Cuando la situación se vuelve insoportable por el monto del sufrimiento de las peleas, los desencuentros y las frustraciones, además de salidas drásticas que mejor no invocar, quedan dos: la separación y la terapia de pareja.
Foto: Pixabay
La separación es una alternativa que podría terminar con el sufrimiento de una vez y para siempre. Si la analogía fuera tener un clavo clavado en el dedo gordo del pie que te duele a cada paso, la separación sería como que te lo saquen con la esperanza de que, con el tiempo, el dedo vaya sanando y recuperes el paso ligero y normal otra vez.
Como parece ser la opción más efectiva, se deciden separaciones sin pensarlo mucho, como reacción al dolor y a la angustia, viendo solo el alivio momentáneo sin pensar en todo lo que se quiebra, todo lo que se rompe, la fractura que se abre tanto para cada miembro de la pareja como para quienes conviven con ellos y también sus familiares y amigos.
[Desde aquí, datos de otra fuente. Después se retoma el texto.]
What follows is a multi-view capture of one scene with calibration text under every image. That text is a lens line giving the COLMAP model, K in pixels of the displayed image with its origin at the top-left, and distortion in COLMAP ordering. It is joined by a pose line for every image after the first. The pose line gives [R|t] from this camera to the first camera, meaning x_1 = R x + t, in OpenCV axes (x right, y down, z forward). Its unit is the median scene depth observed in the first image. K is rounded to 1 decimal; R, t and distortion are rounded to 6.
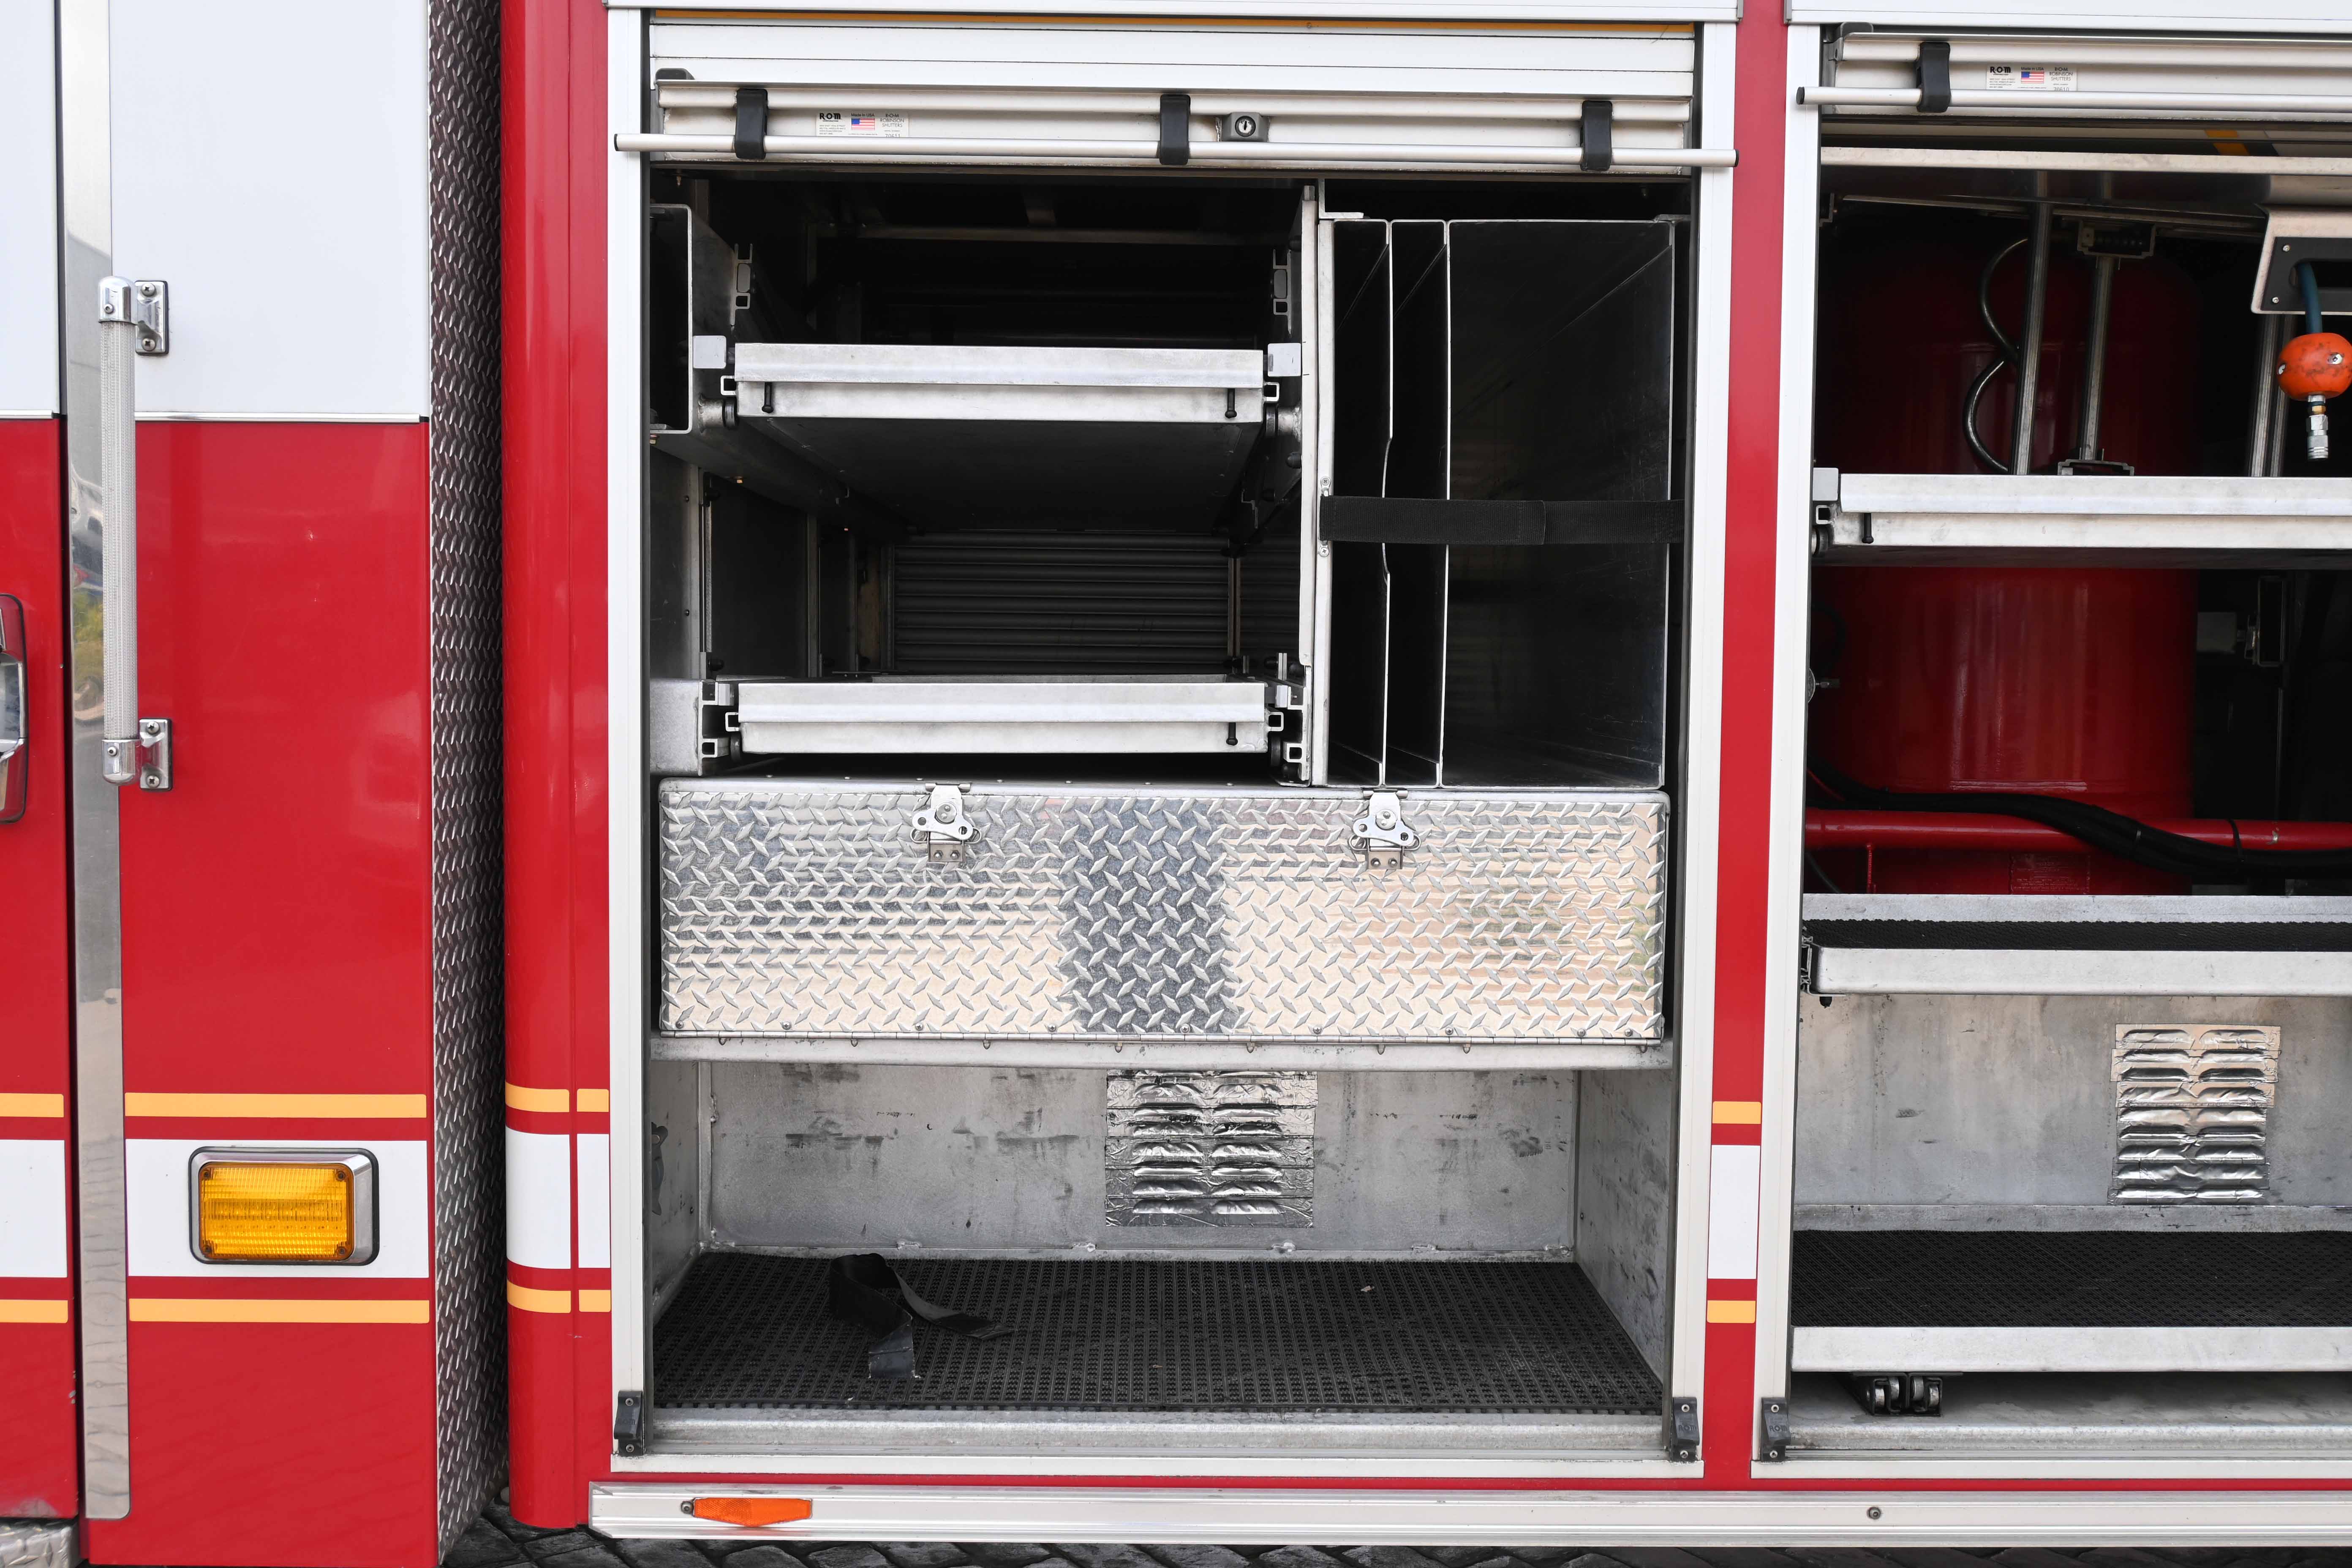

Una pareja que se separa, separa a mucha más gente de lo que al principio creían. Amigos compañeros de salidas, cuñados, conocidos, toda una red se agujerea por todas partes. Hay separaciones amigables y otras tortuosas. En ambas, la gente que los rodea siente que debe elegir a uno, aunque esto es mucho más evidente en las separaciones peleadas. Se rompen muchos lazos y cada uno debe aprender a reconstruirse con lo que queda. Recién después del alivio del principio todas estas cosas se ponen en evidencia. Por supuesto, no siempre es así. A veces una buena separación es el mejor recurso para seguir viviendo en paz, pero habría que decidirlo luego de probar si la pareja tiene arreglo, no antes.
La terapia de pareja es un recurso, a veces el último antes del cataclismo de la separación. Y aquí entramos nosotros, los terapeutas. Creo que es una de las áreas más complicadas en nuestra profesión. No se trata de hacer terapia, de "curar", porque no suele haber nadie con alguna patología que deba ser atendida. Se trata de mediar para que estas dos personas aprendan a convivir, es una especie de escuela o entrenamiento que normalmente no se tiene porque el imperativo social y cultural es que "el amor basta". Y resulta que no, no solo no basta, porque como comenté en una columna anterior, vaya uno a saber qué es esto del amor.
Y el desafío, la dificultad mayúscula que tenemos que enfrentar los terapeutas es que el pedido con el que viene cada uno es que cambiemos al otro. Ningún trabajo es posible, ninguna reflexión, ninguna comprensión será efectiva si no se trabaja antes este presupuesto catastrófico que nos ata las manos.
Y ni bien tengo la oportunidad, enuncio con títulos grandes y en negrita que LA GENTE NO CAMBIA. Claro que hay cambios que suceden pero hay aspectos personales, caracterológicos, familiares y genéticos que permanecen igual a lo largo de la vida. Lo que sí se puede cambiar es el aprendizaje de convivir con un otro que tiene otra CUIT, viene de otra cultura, de otro mundo, que es como es y que tampoco cambiará.
La única persona que puede cambiar en lo que el cambio es posible es uno mismo, uno es su propia posesión, uno es dueño de uno mismo, no así el otro.
Decían los mitos romanos que Júpiter nos impuso dos alforjas, una ante el pecho y la otra tras la espalda; la primera lleva los vicios ajenos y la segunda los propios, por eso nos es tan difícil ver los propios y tan fácil ver los ajenos. Por otra parte, uno vive como natural y universal como es uno y no advierte cuánto de uno irrita, hiere o incomoda al otro. Un otro que también cree que es natural y universal ser como es y que tampoco advierte cuánto irrita, hiere o nos incomoda.
Y, aunque la gente no cambia, hay un cambio que es posible pero exige el trabajo mayúsculo de mirar la alforja que cargamos tras la espalda y desnaturalizar nuestra conducta y ver cuánto de ella afecta y hiere las necesidades, las carencias y las expectativas del otro. En eso consiste la terapia de pareja. Lo dicho: no es fácil, pero muchas veces hace el milagro de que esa pareja de gladiadores se convierta en compinches que conviven en paz.